● WORK TO COMPLETE: In the material below, recast the lines from the line containing "Create Community" to the line containing "Nagpur, Maharashtra" as a Markdown table with the columns Row and Text, skipping any blank lines.

(Saved entries)
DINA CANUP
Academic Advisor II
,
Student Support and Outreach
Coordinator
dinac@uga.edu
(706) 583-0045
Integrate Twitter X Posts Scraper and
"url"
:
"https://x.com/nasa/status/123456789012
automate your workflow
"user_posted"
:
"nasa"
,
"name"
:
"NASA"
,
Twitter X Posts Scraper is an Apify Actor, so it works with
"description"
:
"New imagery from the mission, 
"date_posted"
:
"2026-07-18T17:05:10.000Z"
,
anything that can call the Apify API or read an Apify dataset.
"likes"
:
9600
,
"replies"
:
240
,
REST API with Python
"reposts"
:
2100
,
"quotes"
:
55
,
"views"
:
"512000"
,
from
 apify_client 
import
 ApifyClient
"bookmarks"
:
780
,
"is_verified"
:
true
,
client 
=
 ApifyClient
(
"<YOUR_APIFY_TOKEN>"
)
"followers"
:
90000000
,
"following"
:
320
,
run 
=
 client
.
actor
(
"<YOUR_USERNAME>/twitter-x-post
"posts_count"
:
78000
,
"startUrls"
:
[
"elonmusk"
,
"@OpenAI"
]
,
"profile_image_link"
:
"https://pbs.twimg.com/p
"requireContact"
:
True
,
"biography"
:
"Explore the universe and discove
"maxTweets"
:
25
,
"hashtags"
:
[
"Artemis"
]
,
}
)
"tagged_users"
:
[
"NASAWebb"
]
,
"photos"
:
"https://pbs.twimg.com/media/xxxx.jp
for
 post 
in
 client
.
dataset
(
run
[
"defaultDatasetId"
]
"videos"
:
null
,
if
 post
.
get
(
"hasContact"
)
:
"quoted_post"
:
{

* * *

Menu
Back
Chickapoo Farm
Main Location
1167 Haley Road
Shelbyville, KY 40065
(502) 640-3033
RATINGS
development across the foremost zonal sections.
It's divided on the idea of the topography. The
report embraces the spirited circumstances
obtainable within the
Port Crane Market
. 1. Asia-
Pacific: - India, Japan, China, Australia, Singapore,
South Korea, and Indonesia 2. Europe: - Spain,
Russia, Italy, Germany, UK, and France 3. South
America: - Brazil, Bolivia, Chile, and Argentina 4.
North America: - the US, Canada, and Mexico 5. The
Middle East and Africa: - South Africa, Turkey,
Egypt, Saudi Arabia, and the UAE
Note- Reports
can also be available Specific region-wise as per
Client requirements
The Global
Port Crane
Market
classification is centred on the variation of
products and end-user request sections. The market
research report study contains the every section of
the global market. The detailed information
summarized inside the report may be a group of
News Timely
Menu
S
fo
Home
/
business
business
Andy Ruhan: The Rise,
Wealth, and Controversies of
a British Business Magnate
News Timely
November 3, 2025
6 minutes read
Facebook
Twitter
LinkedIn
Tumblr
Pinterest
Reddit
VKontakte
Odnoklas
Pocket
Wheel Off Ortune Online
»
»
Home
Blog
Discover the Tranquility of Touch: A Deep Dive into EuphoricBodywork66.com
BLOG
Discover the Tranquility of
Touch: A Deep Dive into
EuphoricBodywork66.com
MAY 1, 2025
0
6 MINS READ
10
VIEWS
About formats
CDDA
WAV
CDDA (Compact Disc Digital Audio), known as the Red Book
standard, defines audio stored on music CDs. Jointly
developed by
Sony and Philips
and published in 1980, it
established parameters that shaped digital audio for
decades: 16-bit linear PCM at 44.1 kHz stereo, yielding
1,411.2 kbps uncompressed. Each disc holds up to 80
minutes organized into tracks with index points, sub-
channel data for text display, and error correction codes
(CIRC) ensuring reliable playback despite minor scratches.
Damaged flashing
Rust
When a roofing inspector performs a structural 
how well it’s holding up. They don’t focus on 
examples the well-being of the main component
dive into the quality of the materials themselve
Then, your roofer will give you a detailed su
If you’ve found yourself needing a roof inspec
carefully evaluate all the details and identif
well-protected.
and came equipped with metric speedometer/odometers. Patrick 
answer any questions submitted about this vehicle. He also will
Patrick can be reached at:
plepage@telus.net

--

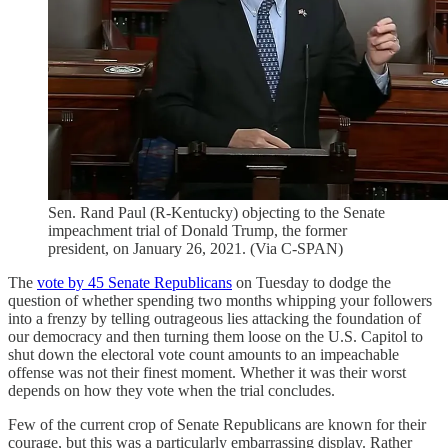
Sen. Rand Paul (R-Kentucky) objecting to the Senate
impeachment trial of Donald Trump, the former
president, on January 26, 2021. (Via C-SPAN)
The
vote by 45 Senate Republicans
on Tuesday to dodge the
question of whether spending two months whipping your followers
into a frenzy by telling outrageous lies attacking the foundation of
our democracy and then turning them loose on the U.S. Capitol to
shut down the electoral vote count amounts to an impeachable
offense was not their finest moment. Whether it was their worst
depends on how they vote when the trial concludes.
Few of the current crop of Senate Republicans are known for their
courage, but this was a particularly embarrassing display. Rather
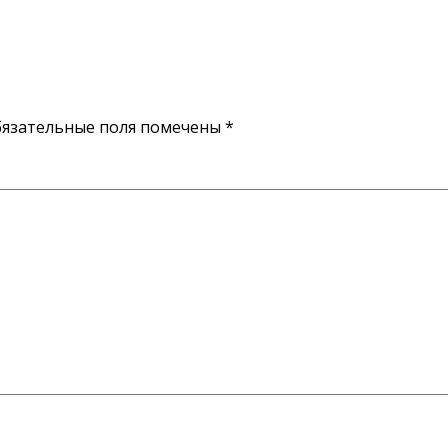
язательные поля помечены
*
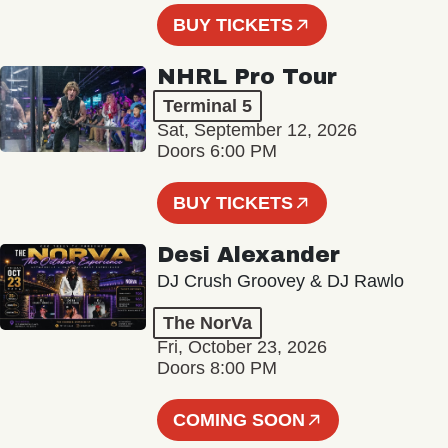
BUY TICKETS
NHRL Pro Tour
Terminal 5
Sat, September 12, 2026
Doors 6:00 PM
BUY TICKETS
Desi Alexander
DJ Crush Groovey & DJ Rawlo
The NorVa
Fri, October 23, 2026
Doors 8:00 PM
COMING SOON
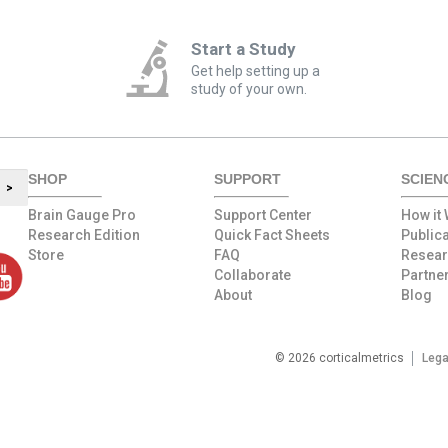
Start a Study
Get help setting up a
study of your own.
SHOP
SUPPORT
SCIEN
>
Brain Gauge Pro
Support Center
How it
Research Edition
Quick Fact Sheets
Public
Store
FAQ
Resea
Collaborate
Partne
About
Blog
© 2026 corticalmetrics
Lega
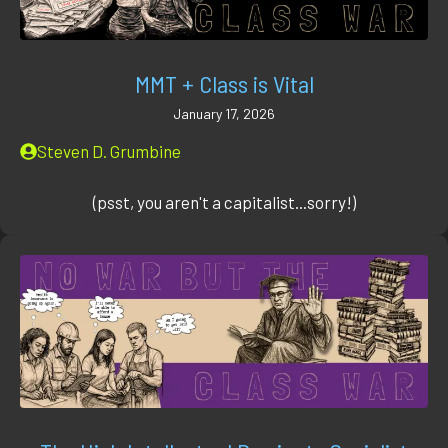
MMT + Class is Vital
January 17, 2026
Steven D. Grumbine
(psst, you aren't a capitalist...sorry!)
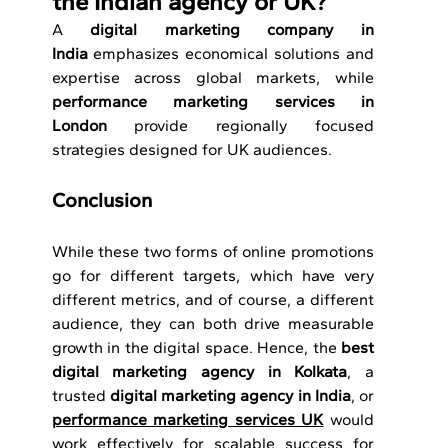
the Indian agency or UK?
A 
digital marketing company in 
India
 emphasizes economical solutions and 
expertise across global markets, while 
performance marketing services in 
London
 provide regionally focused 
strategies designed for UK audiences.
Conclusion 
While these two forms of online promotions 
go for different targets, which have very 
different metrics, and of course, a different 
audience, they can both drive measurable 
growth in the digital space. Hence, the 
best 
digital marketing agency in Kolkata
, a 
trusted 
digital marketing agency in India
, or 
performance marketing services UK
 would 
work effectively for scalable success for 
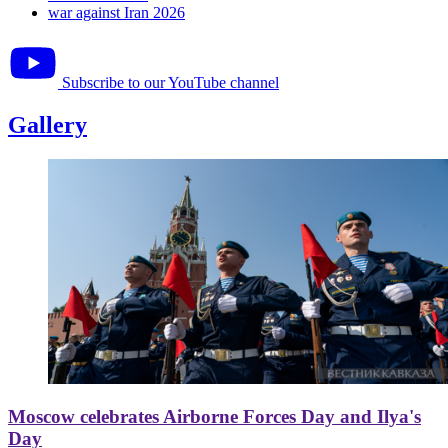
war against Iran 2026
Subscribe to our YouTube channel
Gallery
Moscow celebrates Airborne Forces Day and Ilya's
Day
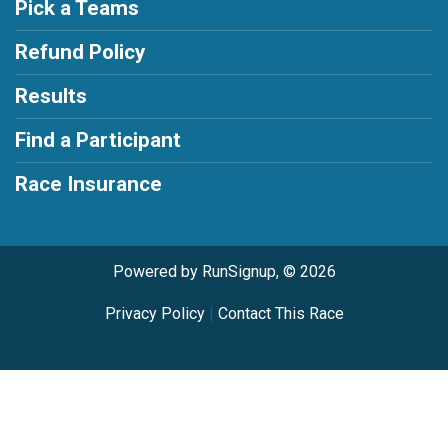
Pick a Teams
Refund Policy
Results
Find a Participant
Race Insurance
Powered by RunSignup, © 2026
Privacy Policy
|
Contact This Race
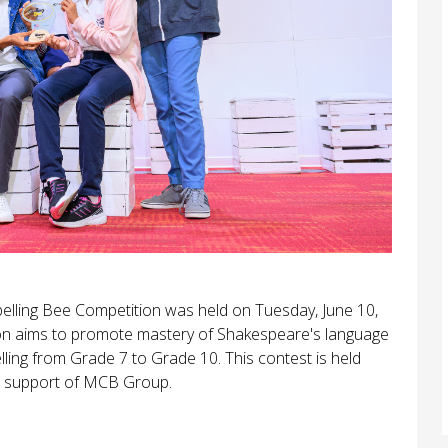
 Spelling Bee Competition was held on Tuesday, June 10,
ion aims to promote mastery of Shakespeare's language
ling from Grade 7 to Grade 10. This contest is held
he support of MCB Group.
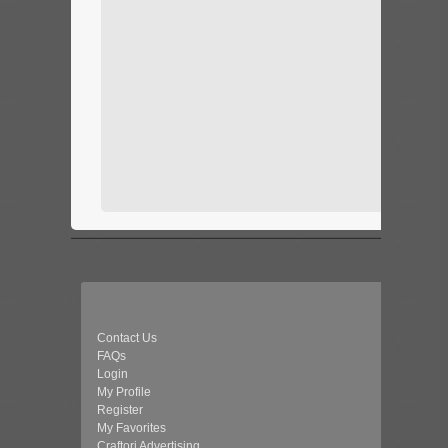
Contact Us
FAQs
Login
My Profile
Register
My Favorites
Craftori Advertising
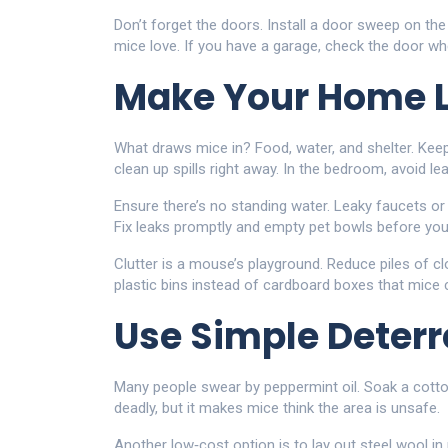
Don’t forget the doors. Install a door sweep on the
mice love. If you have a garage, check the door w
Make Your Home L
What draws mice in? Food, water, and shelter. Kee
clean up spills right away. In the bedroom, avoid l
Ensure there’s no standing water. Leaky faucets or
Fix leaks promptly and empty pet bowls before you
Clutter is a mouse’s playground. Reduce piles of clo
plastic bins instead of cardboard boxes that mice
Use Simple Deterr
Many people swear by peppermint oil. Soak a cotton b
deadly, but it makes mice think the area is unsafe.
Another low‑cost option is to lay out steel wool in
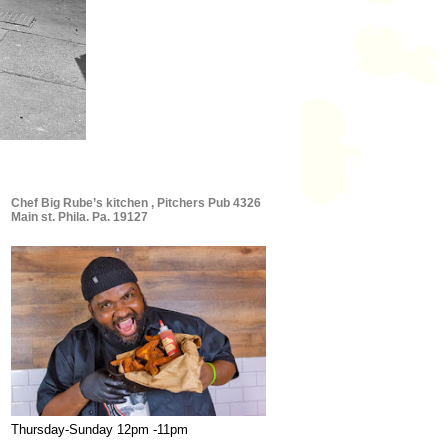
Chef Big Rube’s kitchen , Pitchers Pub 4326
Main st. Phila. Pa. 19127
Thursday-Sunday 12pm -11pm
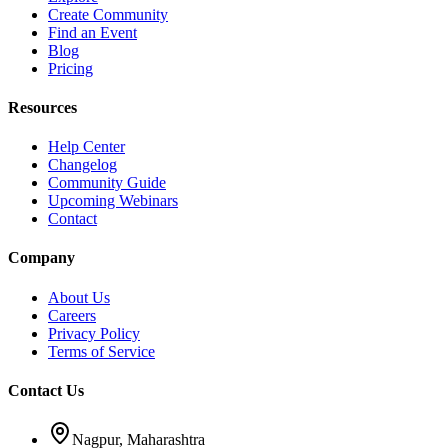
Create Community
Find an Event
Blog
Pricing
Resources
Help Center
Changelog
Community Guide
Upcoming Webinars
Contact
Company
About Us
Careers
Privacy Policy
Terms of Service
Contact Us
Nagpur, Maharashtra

● WRITTEN RESPONSE:
| Row | Text |
|---|---|
| 1 | Create Community |
| 2 | Find an Event |
| 3 | Blog |
| 4 | Pricing |
| 5 | Resources |
| 6 | Help Center |
| 7 | Changelog |
| 8 | Community Guide |
| 9 | Upcoming Webinars |
| 10 | Contact |
| 11 | Company |
| 12 | About Us |
| 13 | Careers |
| 14 | Privacy Policy |
| 15 | Terms of Service |
| 16 | Contact Us |
| 17 | Nagpur, Maharashtra |